While more and more transactions are eliminating paper and becoming completely electronic, I think we all assumed certain documents would still need to be signed on paper. For example, real estate documents, tax documents, and official court documents. Looking back, it is somewhat surprising to learn the first e-filing of federal tax returns started in 1986 when no-tax-due returns could be e-filed by select practitioners in a pilot program. In 1990, the program was more widely available, including filing balance-due returns. Now, electronic filing is allowed on almost all returns (and required on certain returns by certain practitioners). In 2012, almost 100 million taxpayers filed electronically.
For once it appears the tax system was ahead of the game. Over the last few years, courts in the State of Iowa have been transitioning to electronic filing. It seems the days of needing original signatures on the original document to be filed with the court are gone. One document that still must be in writing is a Will. Or does it?

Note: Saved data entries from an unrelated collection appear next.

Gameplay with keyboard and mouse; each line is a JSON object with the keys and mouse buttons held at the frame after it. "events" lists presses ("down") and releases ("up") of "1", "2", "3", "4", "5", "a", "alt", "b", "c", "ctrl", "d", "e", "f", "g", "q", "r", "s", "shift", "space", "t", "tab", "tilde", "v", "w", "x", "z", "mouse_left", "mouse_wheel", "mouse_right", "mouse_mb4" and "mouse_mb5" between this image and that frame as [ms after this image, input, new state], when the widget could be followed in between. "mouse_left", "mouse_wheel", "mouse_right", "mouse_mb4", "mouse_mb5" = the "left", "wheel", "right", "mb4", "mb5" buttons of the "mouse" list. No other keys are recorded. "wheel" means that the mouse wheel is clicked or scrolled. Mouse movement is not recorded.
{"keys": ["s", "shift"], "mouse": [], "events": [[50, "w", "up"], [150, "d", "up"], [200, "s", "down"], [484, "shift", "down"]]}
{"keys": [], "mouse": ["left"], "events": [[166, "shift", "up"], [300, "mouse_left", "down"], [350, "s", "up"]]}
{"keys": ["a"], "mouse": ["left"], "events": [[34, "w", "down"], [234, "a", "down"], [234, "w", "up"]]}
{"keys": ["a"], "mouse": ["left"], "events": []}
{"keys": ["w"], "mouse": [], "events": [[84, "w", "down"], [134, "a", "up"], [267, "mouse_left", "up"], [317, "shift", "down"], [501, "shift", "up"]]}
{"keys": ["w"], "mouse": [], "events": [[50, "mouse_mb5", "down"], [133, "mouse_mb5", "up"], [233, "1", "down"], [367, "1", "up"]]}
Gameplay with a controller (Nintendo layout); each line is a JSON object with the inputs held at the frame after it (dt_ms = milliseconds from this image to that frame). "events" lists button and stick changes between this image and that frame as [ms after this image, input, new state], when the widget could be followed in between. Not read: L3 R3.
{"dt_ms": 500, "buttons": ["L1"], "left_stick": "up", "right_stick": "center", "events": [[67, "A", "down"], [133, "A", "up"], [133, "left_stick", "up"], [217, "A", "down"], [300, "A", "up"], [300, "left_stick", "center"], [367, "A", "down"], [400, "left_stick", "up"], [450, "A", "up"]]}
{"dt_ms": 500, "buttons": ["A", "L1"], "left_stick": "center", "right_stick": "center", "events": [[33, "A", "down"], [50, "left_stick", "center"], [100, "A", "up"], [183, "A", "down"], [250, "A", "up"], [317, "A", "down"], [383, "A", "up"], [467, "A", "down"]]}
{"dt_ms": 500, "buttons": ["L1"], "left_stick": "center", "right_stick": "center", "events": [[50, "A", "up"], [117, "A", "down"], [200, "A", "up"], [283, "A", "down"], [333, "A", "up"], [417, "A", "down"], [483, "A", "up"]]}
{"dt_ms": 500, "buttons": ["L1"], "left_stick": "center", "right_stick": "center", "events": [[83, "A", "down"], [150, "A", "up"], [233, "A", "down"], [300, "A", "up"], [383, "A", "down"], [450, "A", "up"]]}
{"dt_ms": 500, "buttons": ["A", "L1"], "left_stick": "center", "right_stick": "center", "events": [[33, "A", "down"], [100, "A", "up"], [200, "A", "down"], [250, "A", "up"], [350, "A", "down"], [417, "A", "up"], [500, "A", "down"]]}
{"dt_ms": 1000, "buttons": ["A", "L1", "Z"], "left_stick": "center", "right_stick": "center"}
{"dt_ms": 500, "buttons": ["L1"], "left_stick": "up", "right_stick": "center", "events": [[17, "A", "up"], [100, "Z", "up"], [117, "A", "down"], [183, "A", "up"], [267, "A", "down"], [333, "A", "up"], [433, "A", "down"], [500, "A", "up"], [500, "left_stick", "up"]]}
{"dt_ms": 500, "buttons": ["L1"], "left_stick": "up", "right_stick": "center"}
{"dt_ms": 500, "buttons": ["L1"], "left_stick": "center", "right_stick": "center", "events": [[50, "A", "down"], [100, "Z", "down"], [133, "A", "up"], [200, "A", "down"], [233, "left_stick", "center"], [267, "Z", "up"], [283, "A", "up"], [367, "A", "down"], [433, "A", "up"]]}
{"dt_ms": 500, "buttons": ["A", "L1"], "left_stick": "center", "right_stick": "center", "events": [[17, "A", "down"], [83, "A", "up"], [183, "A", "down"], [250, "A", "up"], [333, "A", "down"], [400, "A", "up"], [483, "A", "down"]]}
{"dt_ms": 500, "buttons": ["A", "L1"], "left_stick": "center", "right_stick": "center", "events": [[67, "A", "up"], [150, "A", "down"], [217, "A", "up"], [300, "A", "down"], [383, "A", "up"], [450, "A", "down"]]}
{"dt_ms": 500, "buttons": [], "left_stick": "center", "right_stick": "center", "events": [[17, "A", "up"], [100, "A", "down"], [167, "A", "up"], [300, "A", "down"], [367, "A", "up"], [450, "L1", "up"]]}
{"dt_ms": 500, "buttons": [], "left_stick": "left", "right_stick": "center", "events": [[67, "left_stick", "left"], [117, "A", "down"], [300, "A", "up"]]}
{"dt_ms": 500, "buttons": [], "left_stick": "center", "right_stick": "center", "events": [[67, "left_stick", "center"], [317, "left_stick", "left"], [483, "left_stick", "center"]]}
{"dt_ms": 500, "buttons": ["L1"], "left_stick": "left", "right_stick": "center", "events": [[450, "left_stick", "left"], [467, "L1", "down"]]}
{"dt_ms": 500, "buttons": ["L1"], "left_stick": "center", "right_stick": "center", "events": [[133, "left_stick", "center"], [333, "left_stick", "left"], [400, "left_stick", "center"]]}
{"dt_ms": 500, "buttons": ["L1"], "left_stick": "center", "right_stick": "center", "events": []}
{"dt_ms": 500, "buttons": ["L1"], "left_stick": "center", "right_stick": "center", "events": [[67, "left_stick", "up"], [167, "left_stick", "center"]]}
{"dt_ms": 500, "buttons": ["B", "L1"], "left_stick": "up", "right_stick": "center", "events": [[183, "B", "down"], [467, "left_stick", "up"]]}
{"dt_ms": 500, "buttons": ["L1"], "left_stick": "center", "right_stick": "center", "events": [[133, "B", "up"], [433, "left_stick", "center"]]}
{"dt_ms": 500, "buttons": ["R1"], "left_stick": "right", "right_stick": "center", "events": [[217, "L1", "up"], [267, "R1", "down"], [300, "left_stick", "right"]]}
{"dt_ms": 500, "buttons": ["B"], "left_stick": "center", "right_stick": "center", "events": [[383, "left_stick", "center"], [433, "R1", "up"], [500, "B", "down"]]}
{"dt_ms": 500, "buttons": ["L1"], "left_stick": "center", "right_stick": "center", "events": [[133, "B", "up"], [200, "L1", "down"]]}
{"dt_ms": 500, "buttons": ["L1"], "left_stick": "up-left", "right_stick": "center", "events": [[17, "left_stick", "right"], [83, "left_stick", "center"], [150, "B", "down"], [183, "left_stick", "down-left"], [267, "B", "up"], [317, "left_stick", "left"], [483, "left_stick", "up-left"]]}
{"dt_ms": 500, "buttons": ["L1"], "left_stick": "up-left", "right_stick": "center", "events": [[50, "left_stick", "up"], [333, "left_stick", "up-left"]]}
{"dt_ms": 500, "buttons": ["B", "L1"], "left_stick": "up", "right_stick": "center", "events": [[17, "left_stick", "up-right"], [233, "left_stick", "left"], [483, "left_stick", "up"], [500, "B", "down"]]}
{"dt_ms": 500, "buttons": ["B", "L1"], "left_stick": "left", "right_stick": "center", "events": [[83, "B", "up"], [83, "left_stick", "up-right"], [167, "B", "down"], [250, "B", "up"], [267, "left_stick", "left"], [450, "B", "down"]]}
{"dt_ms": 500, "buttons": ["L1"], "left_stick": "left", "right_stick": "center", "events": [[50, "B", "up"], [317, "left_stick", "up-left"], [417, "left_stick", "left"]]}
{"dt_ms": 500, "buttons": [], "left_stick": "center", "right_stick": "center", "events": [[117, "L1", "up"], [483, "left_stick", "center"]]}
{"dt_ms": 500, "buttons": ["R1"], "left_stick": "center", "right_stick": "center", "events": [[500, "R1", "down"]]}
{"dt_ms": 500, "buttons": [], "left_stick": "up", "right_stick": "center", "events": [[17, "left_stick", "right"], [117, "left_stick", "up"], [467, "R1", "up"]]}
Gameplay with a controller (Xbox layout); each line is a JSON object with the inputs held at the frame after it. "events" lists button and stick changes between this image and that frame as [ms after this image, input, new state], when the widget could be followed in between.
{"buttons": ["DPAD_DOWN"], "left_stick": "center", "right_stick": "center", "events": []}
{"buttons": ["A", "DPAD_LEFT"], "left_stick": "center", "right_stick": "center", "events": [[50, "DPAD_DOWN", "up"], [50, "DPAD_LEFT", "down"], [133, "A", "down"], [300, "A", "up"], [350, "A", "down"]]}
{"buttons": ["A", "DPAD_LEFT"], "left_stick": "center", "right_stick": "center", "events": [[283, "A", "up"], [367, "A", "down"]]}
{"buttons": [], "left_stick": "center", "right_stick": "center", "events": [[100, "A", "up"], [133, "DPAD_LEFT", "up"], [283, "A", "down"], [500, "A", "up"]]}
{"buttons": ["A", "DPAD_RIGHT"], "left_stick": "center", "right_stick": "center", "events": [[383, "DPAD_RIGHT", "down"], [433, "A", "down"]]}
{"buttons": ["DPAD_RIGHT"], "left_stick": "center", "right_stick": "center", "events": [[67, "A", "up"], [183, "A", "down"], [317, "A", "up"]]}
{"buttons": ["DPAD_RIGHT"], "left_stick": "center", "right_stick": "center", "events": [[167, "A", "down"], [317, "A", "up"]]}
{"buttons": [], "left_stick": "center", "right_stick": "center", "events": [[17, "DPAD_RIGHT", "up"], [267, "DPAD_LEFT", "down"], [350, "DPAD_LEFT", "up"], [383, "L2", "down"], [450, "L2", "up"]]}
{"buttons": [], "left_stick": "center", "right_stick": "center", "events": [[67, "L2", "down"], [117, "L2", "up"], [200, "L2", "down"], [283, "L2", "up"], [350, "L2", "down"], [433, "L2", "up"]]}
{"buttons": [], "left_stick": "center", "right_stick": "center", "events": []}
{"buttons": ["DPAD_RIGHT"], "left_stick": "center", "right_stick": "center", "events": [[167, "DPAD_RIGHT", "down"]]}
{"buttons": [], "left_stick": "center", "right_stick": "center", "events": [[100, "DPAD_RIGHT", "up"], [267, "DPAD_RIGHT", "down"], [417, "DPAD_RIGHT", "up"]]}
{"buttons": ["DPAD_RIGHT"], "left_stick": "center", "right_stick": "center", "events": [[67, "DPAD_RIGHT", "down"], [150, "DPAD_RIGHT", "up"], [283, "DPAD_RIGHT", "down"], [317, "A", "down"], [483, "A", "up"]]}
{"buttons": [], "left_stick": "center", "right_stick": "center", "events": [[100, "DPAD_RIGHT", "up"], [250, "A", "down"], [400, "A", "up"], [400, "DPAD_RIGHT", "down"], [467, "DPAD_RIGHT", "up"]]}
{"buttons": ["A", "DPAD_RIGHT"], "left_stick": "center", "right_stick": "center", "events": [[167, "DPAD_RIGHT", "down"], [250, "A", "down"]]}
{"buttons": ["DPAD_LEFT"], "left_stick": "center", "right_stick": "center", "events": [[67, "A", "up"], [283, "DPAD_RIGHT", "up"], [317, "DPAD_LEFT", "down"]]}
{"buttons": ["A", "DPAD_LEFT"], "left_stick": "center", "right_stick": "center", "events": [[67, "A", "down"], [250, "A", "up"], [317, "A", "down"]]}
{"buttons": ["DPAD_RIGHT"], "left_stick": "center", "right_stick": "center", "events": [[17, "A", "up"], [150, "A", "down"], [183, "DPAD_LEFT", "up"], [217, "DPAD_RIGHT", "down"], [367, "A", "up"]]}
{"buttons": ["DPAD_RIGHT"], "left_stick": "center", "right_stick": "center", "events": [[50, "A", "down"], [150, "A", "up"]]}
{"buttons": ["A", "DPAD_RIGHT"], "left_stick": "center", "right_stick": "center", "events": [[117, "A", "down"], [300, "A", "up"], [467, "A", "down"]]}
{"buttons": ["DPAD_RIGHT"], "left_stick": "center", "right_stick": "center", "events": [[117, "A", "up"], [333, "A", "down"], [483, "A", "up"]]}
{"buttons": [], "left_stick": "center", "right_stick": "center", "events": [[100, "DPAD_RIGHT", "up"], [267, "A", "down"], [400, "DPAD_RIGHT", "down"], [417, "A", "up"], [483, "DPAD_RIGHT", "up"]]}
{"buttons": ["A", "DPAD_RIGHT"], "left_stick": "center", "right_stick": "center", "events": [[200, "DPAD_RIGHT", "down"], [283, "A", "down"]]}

A district court judge in Ohio ruled recently that a will written and signed on a tablet computer was a valid Will. Ohio law, like Iowa, required the Will be "written" and witnessed. The judge determined the Will which was written on the tablet, and then printed onto a paper form so it could be filed with the court, met the requirements. (The Will was also properly witnessed. Here is the American Bar Association Journal article on the case which links to a local newspaper article.) Not surprisingly, the statute did not define "written."
Obviously there are concerns regarding authentication and forgery. But if the IRS thought years ago that electronic signatures were acceptable for tax returns, maybe states will follow suit and clarify whether an electronically drafted and signed Will will be considered valid.